Problem statement
For this task, copy the data that follows exactly, keeping every character.

::::

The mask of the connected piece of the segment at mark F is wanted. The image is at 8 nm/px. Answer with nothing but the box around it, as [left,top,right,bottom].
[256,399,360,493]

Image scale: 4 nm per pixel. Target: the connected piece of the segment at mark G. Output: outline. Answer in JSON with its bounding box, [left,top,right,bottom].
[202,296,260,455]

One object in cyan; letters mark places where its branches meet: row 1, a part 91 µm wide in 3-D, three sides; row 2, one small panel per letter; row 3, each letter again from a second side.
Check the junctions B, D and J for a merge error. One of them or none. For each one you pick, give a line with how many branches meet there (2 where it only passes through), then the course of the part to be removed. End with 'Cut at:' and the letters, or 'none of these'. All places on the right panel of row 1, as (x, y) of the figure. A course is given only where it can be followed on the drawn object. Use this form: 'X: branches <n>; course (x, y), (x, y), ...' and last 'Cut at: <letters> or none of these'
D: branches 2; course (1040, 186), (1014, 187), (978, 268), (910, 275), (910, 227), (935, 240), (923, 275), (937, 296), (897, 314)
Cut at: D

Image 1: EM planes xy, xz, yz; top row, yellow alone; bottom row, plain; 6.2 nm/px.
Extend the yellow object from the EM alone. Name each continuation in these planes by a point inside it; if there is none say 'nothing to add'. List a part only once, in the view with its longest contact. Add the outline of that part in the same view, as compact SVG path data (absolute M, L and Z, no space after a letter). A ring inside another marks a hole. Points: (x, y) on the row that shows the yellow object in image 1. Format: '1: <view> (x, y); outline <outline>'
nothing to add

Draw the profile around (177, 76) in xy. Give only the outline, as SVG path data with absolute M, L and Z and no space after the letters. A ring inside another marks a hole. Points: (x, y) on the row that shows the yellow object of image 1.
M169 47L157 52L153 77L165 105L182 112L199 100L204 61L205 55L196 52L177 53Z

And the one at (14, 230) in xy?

::::

Response for this exercise
The mask of the connected piece of the segment at mark F is wanted. The image is at 8 nm/px. Answer with nothing but the box around it, as [left,top,right,bottom].
[256,399,360,493]

Image scale: 4 nm per pixel. Target: the connected piece of the segment at mark G. Output: outline. Answer in JSON with its bounding box, [left,top,right,bottom].
[202,296,260,455]

One object in cyan; letters mark places where its branches meet: row 1, a part 91 µm wide in 3-D, three sides; row 2, one small panel per letter; row 3, each letter again from a second side.
Check the junctions B, D and J for a merge error. One of them or none. For each one you pick, give a line with how many branches meet there (2 where it only passes through), then the course of the part to be removed. End with 'Cut at:' and the letters, or 'none of these'. All places on the right panel of row 1, as (x, y) of the figure. A course is given only where it can be followed on the drawn object. Use this form: 'X: branches <n>; course (x, y), (x, y), ...' and last 'Cut at: <letters> or none of these'
D: branches 2; course (1040, 186), (1014, 187), (978, 268), (910, 275), (910, 227), (935, 240), (923, 275), (937, 296), (897, 314)
Cut at: D

Image 1: EM planes xy, xz, yz; top row, yellow alone; bottom row, plain; 6.2 nm/px.
Extend the yellow object from the EM alone. Name each continuation in these planes by a point inside it; if there is none say 'nothing to add'. List a part only once, in the view with its longest contact. Add the outline of that part in the same view, as compact SVG path data (absolute M, L and Z, no space after a letter). A ring inside another marks a hole. Points: (x, y) on the row that shows the yellow object in image 1. Format: '1: <view> (x, y); outline <outline>'
nothing to add

Draw the profile around (177, 76) in xy. Give only the outline, as SVG path data with absolute M, L and Z and no space after the letters. A ring inside another marks a hole. Points: (x, y) on the row that shows the yellow object of image 1.
M169 47L157 52L153 77L165 105L182 112L199 100L204 61L205 55L196 52L177 53Z

And the one at (14, 230) in xy?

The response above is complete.